_Provided data_
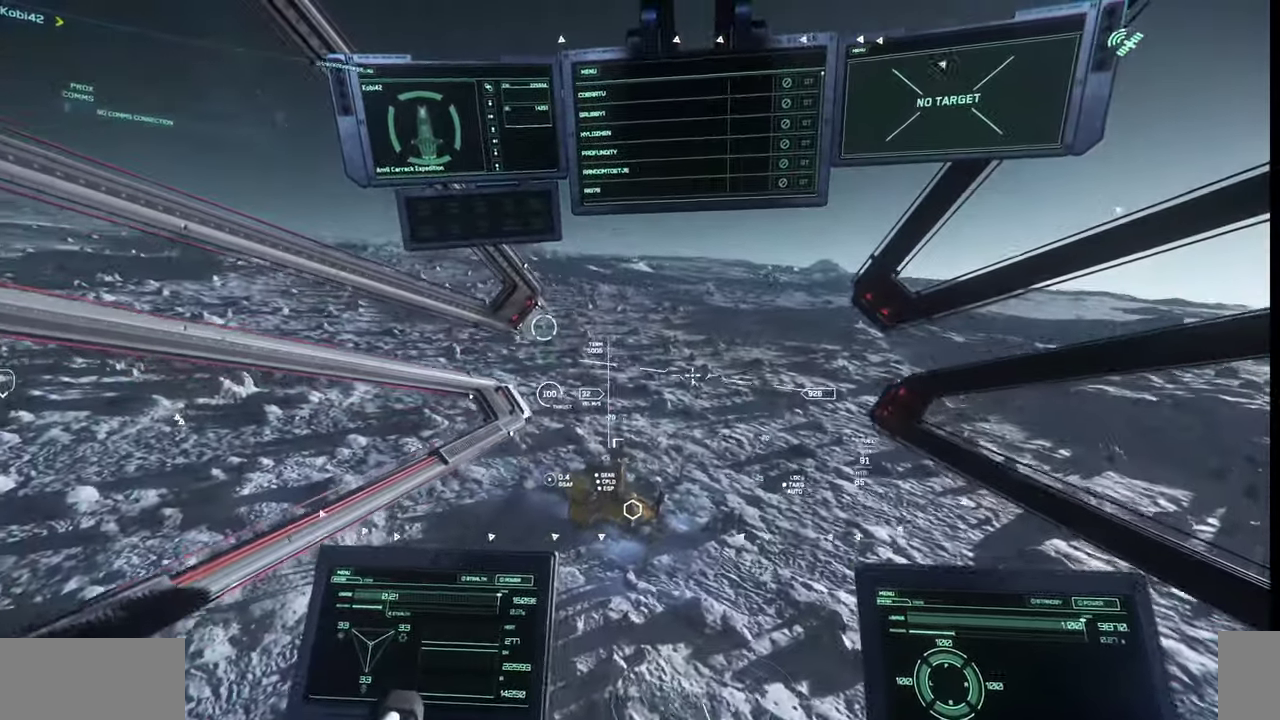
{"keys": ["d"], "mouse": []}
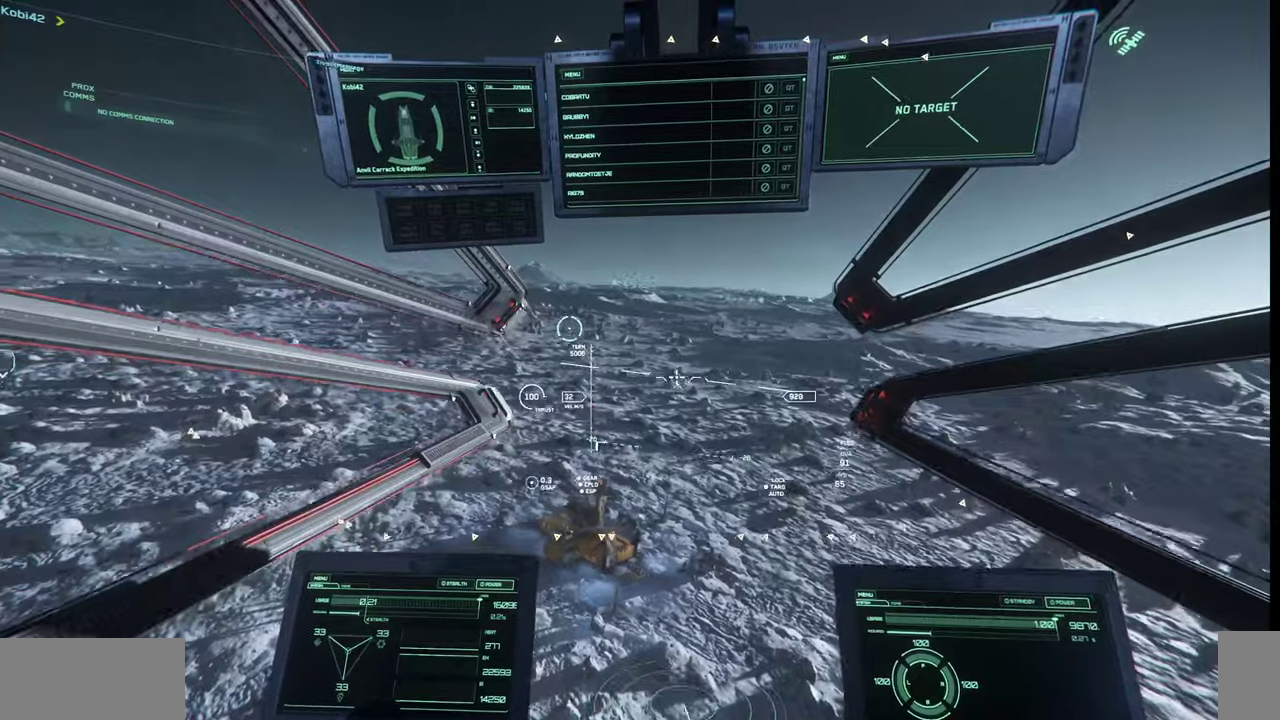
{"keys": [], "mouse": [], "events": [[367, "d", "up"]]}
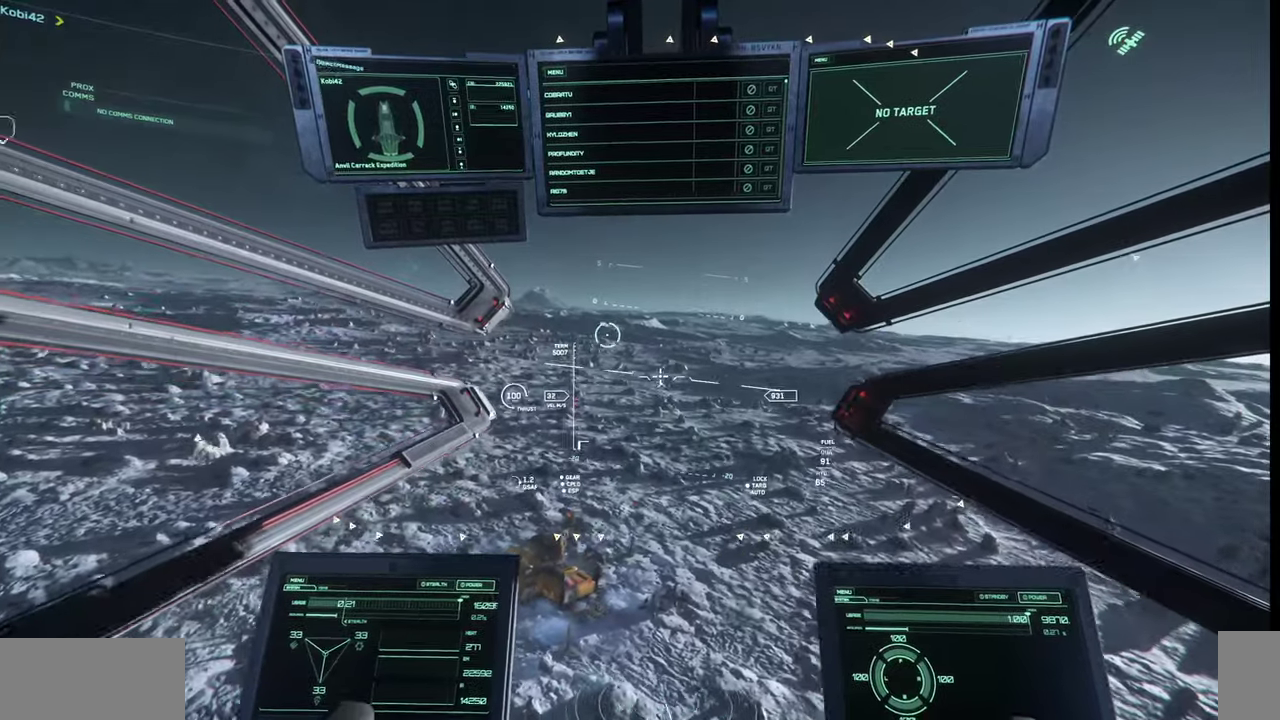
{"keys": [], "mouse": [], "events": []}
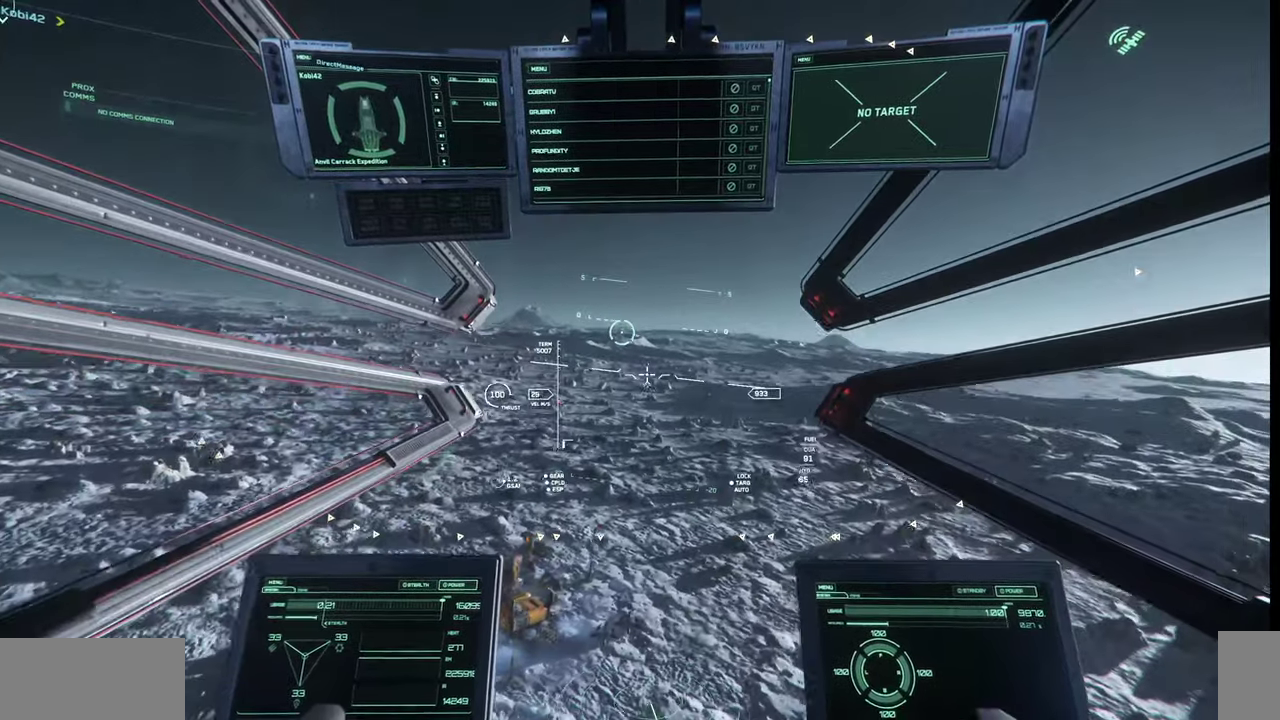
{"keys": [], "mouse": [], "events": []}
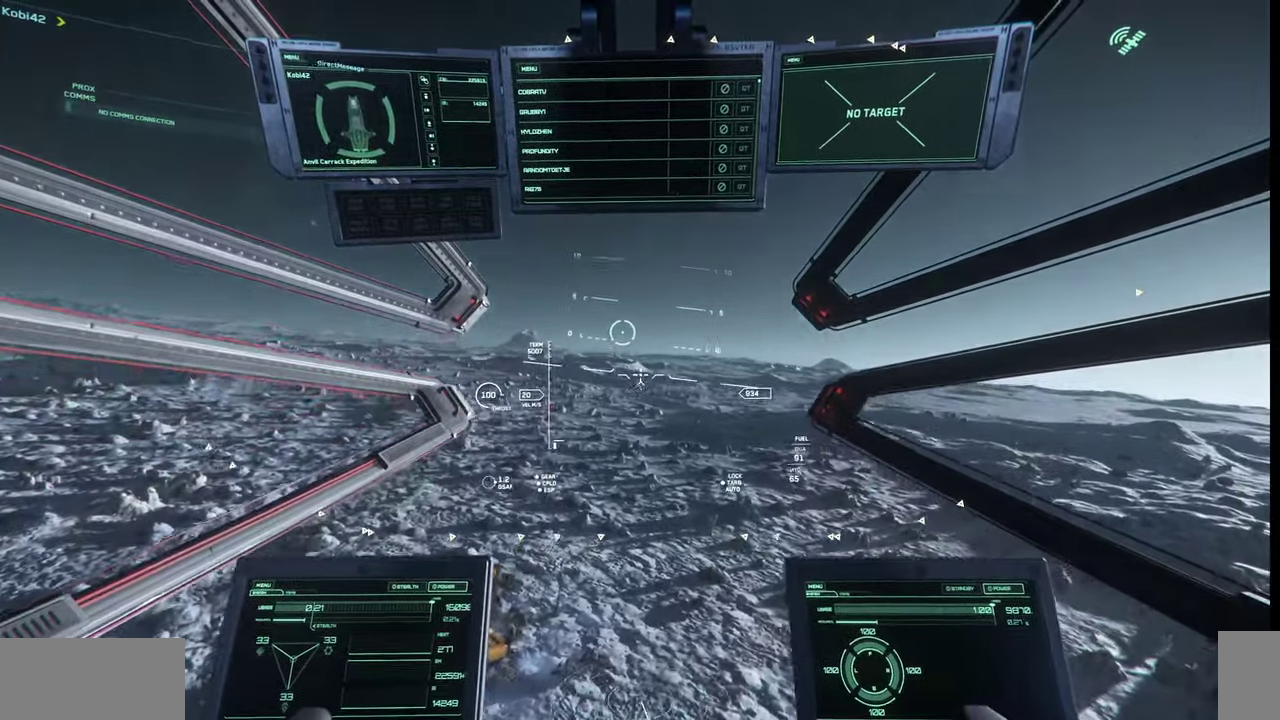
{"keys": [], "mouse": [], "events": [[134, "f2", "down"], [234, "f2", "up"]]}
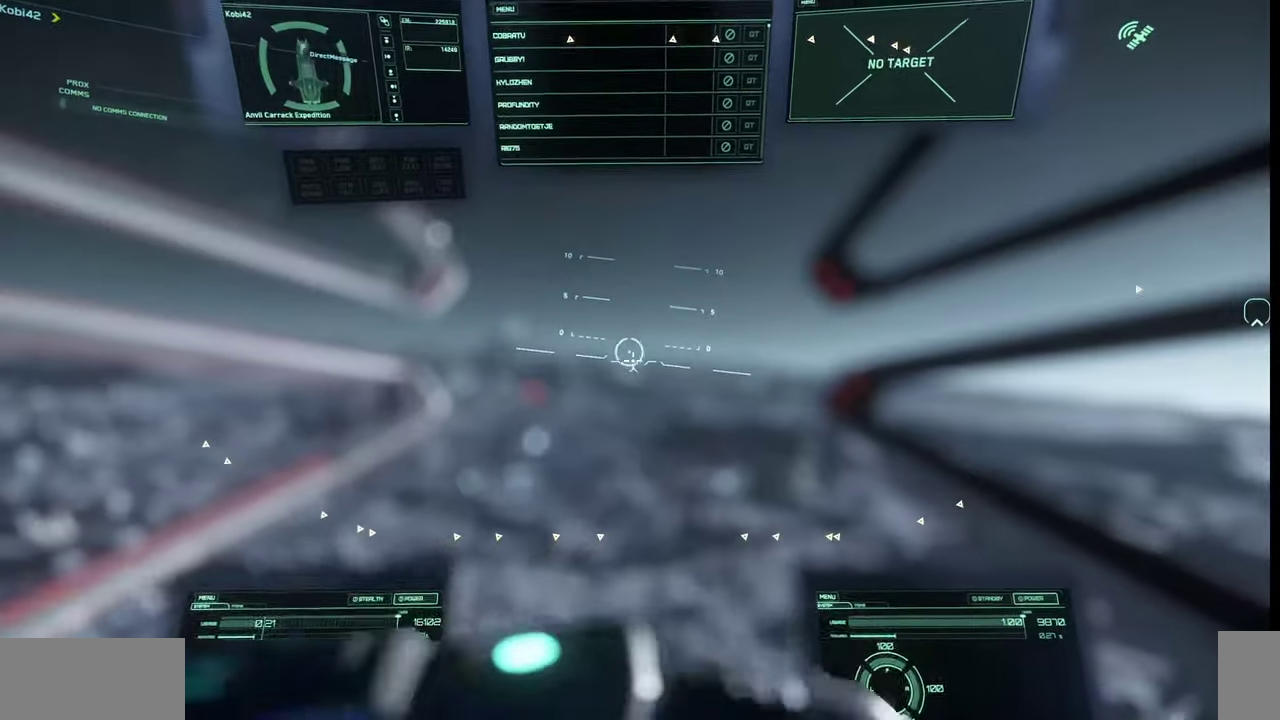
{"keys": [], "mouse": [], "events": []}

_What you are asked to do_
Would you return the whole listing above exactly as written, skipping any image?

_The answer_
{"keys": ["d"], "mouse": []}
{"keys": [], "mouse": [], "events": [[367, "d", "up"]]}
{"keys": [], "mouse": [], "events": []}
{"keys": [], "mouse": [], "events": []}
{"keys": [], "mouse": [], "events": [[134, "f2", "down"], [234, "f2", "up"]]}
{"keys": [], "mouse": [], "events": []}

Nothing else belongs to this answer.